The first one was called Nightmare Cafe. From tv.com:

“A mysterious and mystical all-night cafe gives second chances to deserving people. It’s staffed by Fay and Frank, two people who made bad choices in life and whose paths crossed with the cafe in the first episode. There’s also Blackie, another enigmatic figure who has been working with the cafe longer. Together, the three use the powers over time and space that the cafe grants them to help the worthy and punish the evil, just as they themselves have been helped.”

Powers over time and space, you say? You can see why it jumped to mind when I started watching The Lost Room.

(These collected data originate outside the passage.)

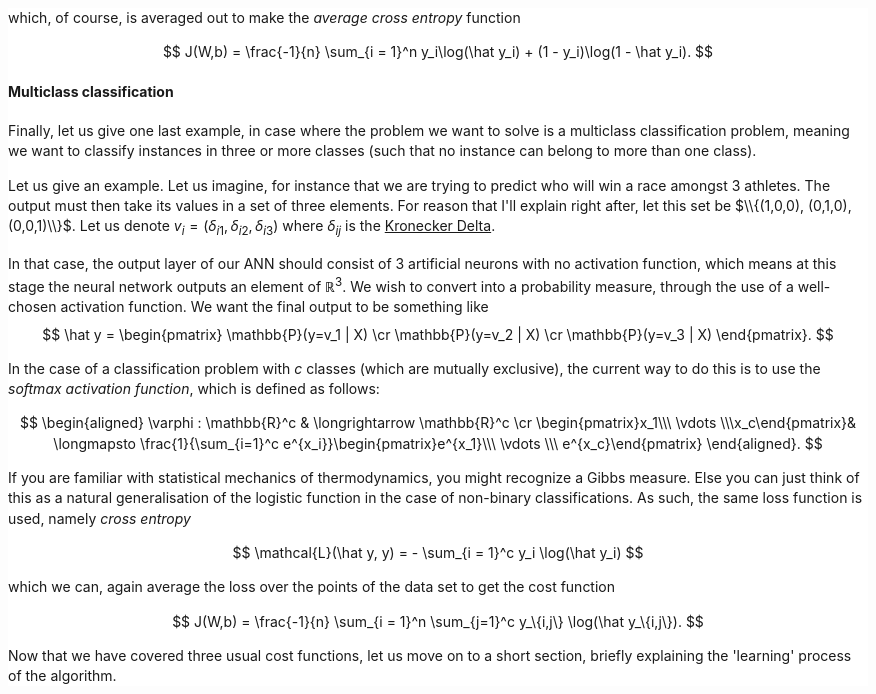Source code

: which, of course, is averaged out to make the *average cross entropy* function

$$
J(W,b) = \frac{-1}{n} \sum_{i = 1}^n   y_i\log(\hat y_i) + (1 - y_i)\log(1 - \hat y_i).
$$

#### Multiclass classification

Finally, let us give one last example, in case where the problem we want to solve is a multiclass classification problem, meaning we want to classify instances in three or more classes (such that no instance can belong to more than one class).

Let us give an example. Let us imagine, for instance that we are trying to predict who will win a race amongst 3 athletes. The output must then take its values in a set of three elements. For reason that I'll explain right after, let this set be $\\{(1,0,0), (0,1,0), (0,0,1)\\}$. Let us denote $v_i = (\delta_{i1}, \delta_{i2}, \delta_{i3})$ where $\delta_{ij}$ is the [Kronecker Delta](https://en.wikipedia.org/wiki/Kronecker_delta).

In that case, the output layer of our ANN should consist of 3 artificial neurons with no activation function, which means at this stage the neural network outputs an element of $\mathbb{R}^3$. We wish to convert into a probability measure, through the use of a well-chosen activation function. We want the final output to be something like
$$
\hat y = \begin{pmatrix}
\mathbb{P}(y=v_1 | X) \cr 
\mathbb{P}(y=v_2 | X) \cr 
\mathbb{P}(y=v_3 | X) 
\end{pmatrix}.
$$

In the case of a classification problem with $c$ classes (which are mutually exclusive), the current way to do this is to use the *softmax activation function*, which is defined as follows:

$$
\begin{aligned}
\varphi : \mathbb{R}^c & \longrightarrow  \mathbb{R}^c \cr
          \begin{pmatrix}x_1\\\ \vdots \\\x_c\end{pmatrix}& \longmapsto \frac{1}{\sum_{i=1}^c e^{x_i}}\begin{pmatrix}e^{x_1}\\\ \vdots \\\ e^{x_c}\end{pmatrix}
\end{aligned}.
$$

If you are familiar with statistical mechanics of thermodynamics, you might recognize a Gibbs measure. Else you can just think of this as a natural generalisation of the logistic function in the case of non-binary classifications. As such, the same loss function is used, namely *cross entropy*

$$
\mathcal{L}(\hat y, y) = - \sum_{i = 1}^c y_i \log(\hat y_i)
$$

which we can, again average the loss over the points of the data set to get the cost function

$$
J(W,b) = \frac{-1}{n} \sum_{i = 1}^n \sum_{j=1}^c y_\{i,j\} \log(\hat y_\{i,j\}).
$$

Now that we have covered three usual cost functions, let us move on to a short section, briefly explaining the 'learning' process of the algorithm.
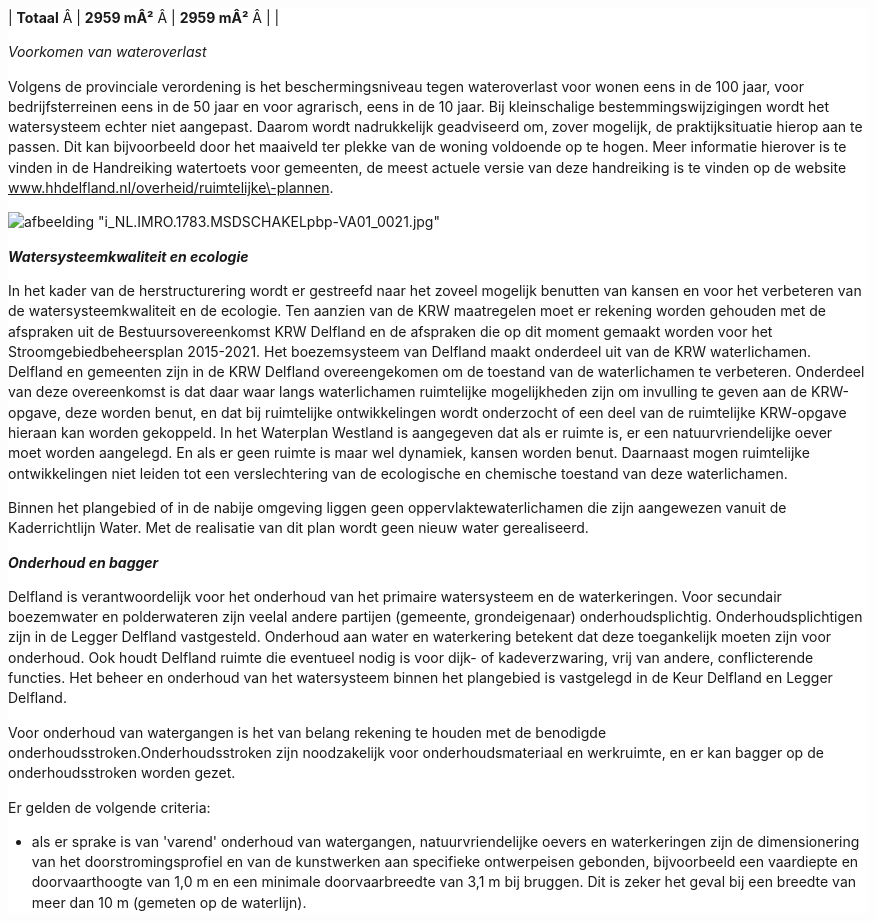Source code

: | **Totaal**    Â | **2959 mÂ²**   Â | **2959 mÂ²**   Â | |

*Voorkomen van wateroverlast*

Volgens de provinciale verordening is het beschermingsniveau tegen wateroverlast voor wonen eens in de 100 jaar, voor bedrijfsterreinen eens in de 50 jaar en voor agrarisch, eens in de 10 jaar. Bij kleinschalige bestemmingswijzigingen wordt het watersysteem echter niet aangepast. Daarom wordt nadrukkelijk geadviseerd om, zover mogelijk, de praktijksituatie hierop aan te passen. Dit kan bijvoorbeeld door het maaiveld ter plekke van de woning voldoende op te hogen. Meer informatie hierover is te vinden in de Handreiking watertoets voor gemeenten, de meest actuele versie van deze handreiking is te vinden op de website www.hhdelfland.nl/overheid/ruimtelijke\-plannen.

![afbeelding "i_NL.IMRO.1783.MSDSCHAKELpbp-VA01_0021.jpg"](i_NL.IMRO.1783.MSDSCHAKELpbp-VA01_0021.jpg)

***Watersysteemkwaliteit en ecologie***

In het kader van de herstructurering wordt er gestreefd naar het zoveel mogelijk benutten van kansen en voor het verbeteren van de watersysteemkwaliteit en de ecologie. Ten aanzien van de KRW maatregelen moet er rekening worden gehouden met de afspraken uit de Bestuursovereenkomst KRW Delfland en de afspraken die op dit moment gemaakt worden voor het Stroomgebiedbeheersplan 2015\-2021\. Het boezemsysteem van Delfland maakt onderdeel uit van de KRW waterlichamen. Delfland en gemeenten zijn in de KRW Delfland overeengekomen om de toestand van de waterlichamen te verbeteren. Onderdeel van deze overeenkomst is dat daar waar langs waterlichamen ruimtelijke mogelijkheden zijn om invulling te geven aan de KRW\-opgave, deze worden benut, en dat bij ruimtelijke ontwikkelingen wordt onderzocht of een deel van de ruimtelijke KRW\-opgave hieraan kan worden gekoppeld. In het Waterplan Westland is aangegeven dat als er ruimte is, er een natuurvriendelijke oever moet worden aangelegd. En als er geen ruimte is maar wel dynamiek, kansen worden benut. Daarnaast mogen ruimtelijke ontwikkelingen niet leiden tot een verslechtering van de ecologische en chemische toestand van deze waterlichamen.

Binnen het plangebied of in de nabije omgeving liggen geen oppervlaktewaterlichamen die zijn aangewezen vanuit de Kaderrichtlijn Water. Met de realisatie van dit plan wordt geen nieuw water gerealiseerd.

***Onderhoud en bagger***

Delfland is verantwoordelijk voor het onderhoud van het primaire watersysteem en de waterkeringen. Voor secundair boezemwater en polderwateren zijn veelal andere partijen (gemeente, grondeigenaar) onderhoudsplichtig. Onderhoudsplichtigen zijn in de Legger Delfland vastgesteld. Onderhoud aan water en waterkering betekent dat deze toegankelijk moeten zijn voor onderhoud. Ook houdt Delfland ruimte die eventueel nodig is voor dijk\- of kadeverzwaring, vrij van andere, conflicterende functies. Het beheer en onderhoud van het watersysteem binnen het plangebied is vastgelegd in de Keur Delfland en Legger Delfland.

Voor onderhoud van watergangen is het van belang rekening te houden met de benodigde onderhoudsstroken.Onderhoudsstroken zijn noodzakelijk voor onderhoudsmateriaal en werkruimte, en er kan bagger op de onderhoudsstroken worden gezet.

Er gelden de volgende criteria:

* als er sprake is van 'varend' onderhoud van watergangen, natuurvriendelijke oevers en waterkeringen zijn de dimensionering van het doorstromingsprofiel en van de kunstwerken aan specifieke ontwerpeisen gebonden, bijvoorbeeld een vaardiepte en doorvaarthoogte van 1,0 m en een minimale doorvaarbreedte van 3,1 m bij bruggen. Dit is zeker het geval bij een breedte van meer dan 10 m (gemeten op de waterlijn).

The second one was Friday the 13th, no relation to the movies. From the prologue:

“Lewis Vendredi made a deal with the devil to sell cursed antiques. But he broke the pact, and it cost him his soul. Now, his niece Micki, and her cousin Ryan have inherited the store… and with it, the curse. Now they must get everything back and the real terror begins.”

Mysterious powerful items that the protagonists are desperate to collect, you say?

Anyway, thank god for the internet, and for my friends in the sci-fi club who helped me dredge up these old gems from descriptions ringing with eloquent quality like, “you know, that show, with the people… and they were in a restaurant that time traveled? And that other one, like the Stephen King book, but a TV series, with magic antiques?” Yeah.

By sometime tomorrow I’ll have a good review of the first episode of Lost Room. Sci-fi is showing them on heavy rotation, so if you haven’t seen the first 3 (Monday, Tuesday, Wednesday), just keep watching.